Crunching XML files with MariaDB

In January I wrote my first post about node.js and MariaDB . In February I continued with a second post about using jQuery and some GIS calculations. Now it is time for the third and this time the main focus is not so much on GIS functionality, but instead on the capabilities MariaDB has for handling piles of unstructured data. In this case I’ll be focusing on crunching a pile of XML files without importing the XML data itself.

MariaDB 10.0, which had its GA launch in early April, includes the Connect engine. It has been developed to dynamically access all kinds of data sources, from other databases over ODBC connections to web log files. The Connect engine establishes a connection to the data source and exposes the data source to MariaDB as a table. Let’s get started!

To begin with, check that you do not have the Connect engine installed, which you shouldn’t if you haven’t played with it before. It’s a separate install. To verify if it’s installed (or not) run the SHOW ENGINES command. The Connect engine is simply called CONNECT in the output. I’m running this demo on Ubuntu 13.10 so the following instructions focus on that platform, but I’ll indicate how it’s done on other platforms as well.

Make sure you’ve configured APT to use the MariaDB repository. Instructions for that are found in the MariaDB repository configuration tool part of downloads.mariadb.org. Once done with adding the repository the Connect engine can be installed with a normal apt-get command. For example:

sudo apt-get install mariadb-connect-engine-10.0
Reading package lists... Done
Building dependency tree
Reading state information... Done
The following packages were automatically installed and are no longer required:
  libpango1.0-0 libpangox-1.0-0 libpangoxft-1.0-0
Use 'apt-get autoremove' to remove them.
The following extra packages will be installed:
  autotools-dev libltdl-dev libltdl7 libodbc1 libtool libxml2-dev odbcinst
  odbcinst1debian2 unixodbc unixodbc-dev
Suggested packages:
  libtool-doc libmyodbc odbc-postgresql tdsodbc unixodbc-bin autoconf automaken
  gfortran fortran95-compiler gcj pkg-config
The following NEW packages will be installed:
  autotools-dev libltdl-dev libltdl7 libodbc1 libtool libxml2-dev
  mariadb-connect-engine-10.0 odbcinst odbcinst1debian2 unixodbc unixodbc-dev
0 upgraded, 11 newly installed, 0 to remove and 7 not upgraded.
Need to get 2,472 kB of archives.
After this operation, 9,807 kB of additional disk space will be used.
Do you want to continue [Y/n]?

EXERCISE DIRECTIONS => Reproduce the MariaDB post word for word, from "Crunching XML files" to "XML data itself.", both ends included. None of the data is needed for what comes next.

DATASET SECTION =>
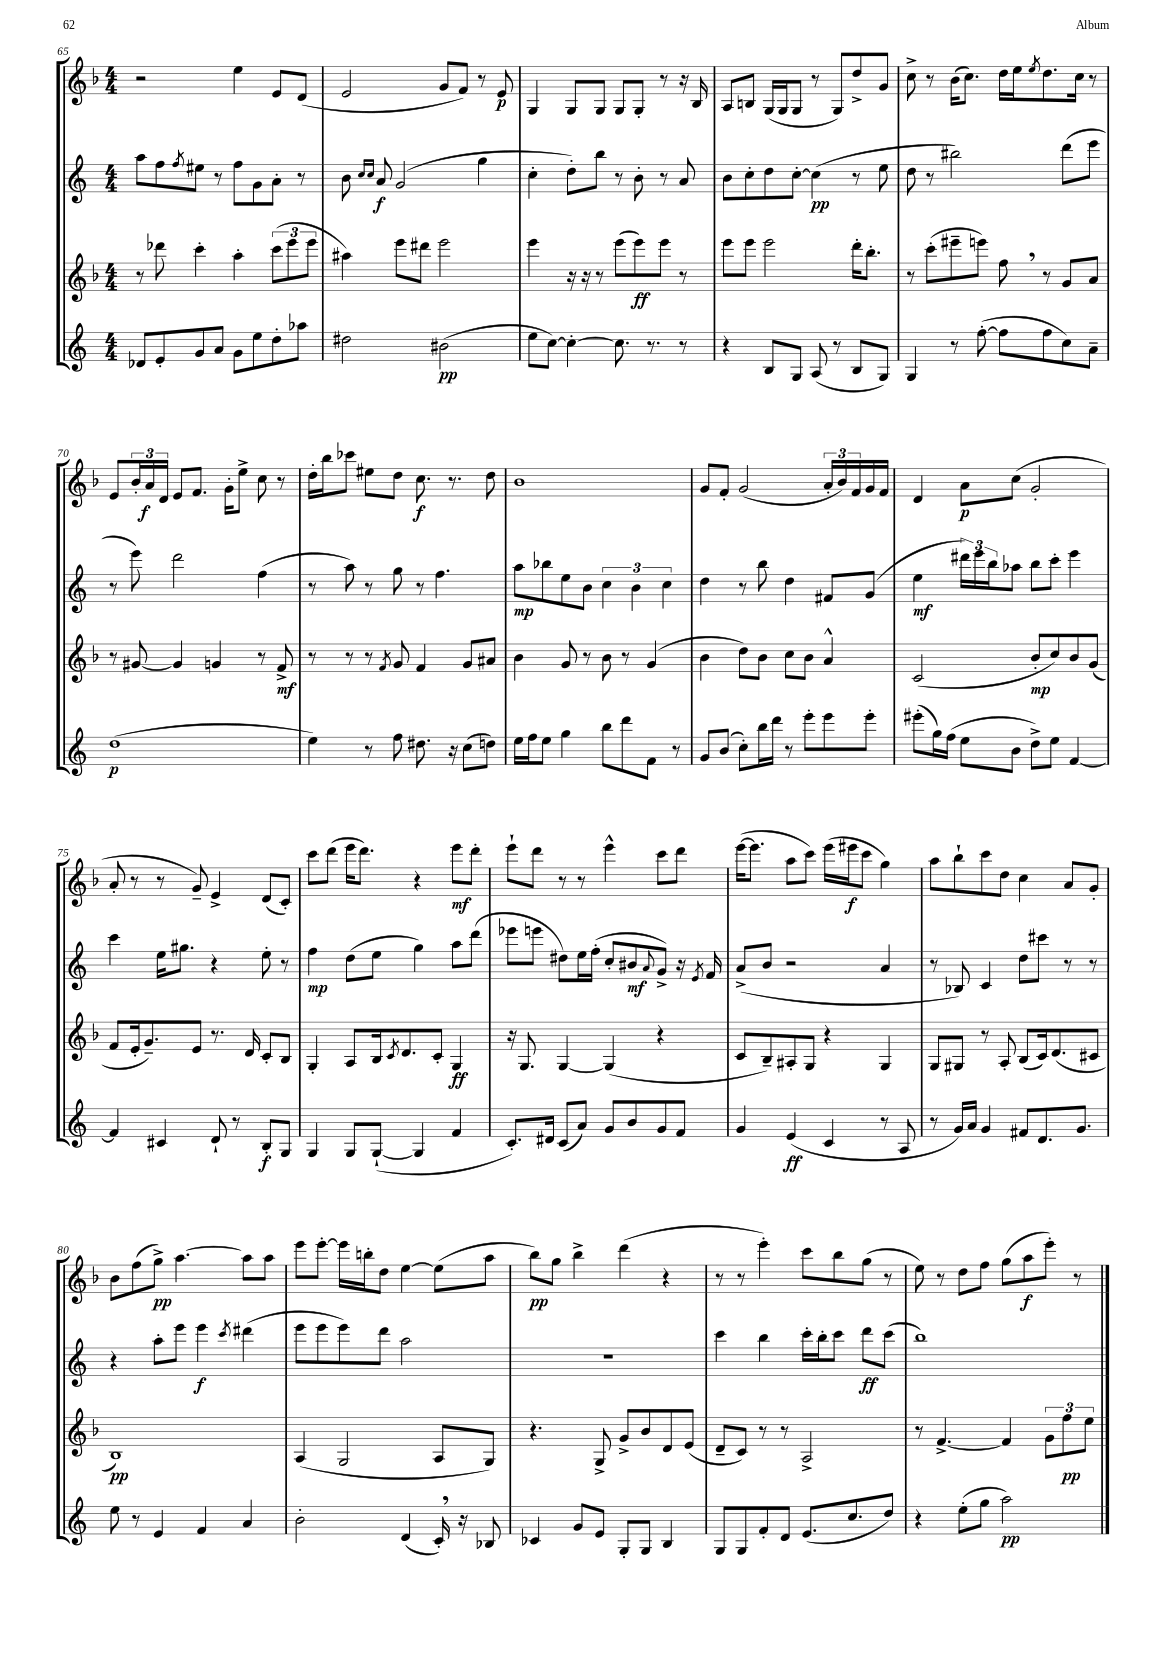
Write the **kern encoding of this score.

SOLUTION =>
Crunching XML files with MariaDB

In January I wrote my first post about node.js and MariaDB . In February I continued with a second post about using jQuery and some GIS calculations. Now it is time for the third and this time the main focus is not so much on GIS functionality, but instead on the capabilities MariaDB has for handling piles of unstructured data. In this case I’ll be focusing on crunching a pile of XML files without importing the XML data itself.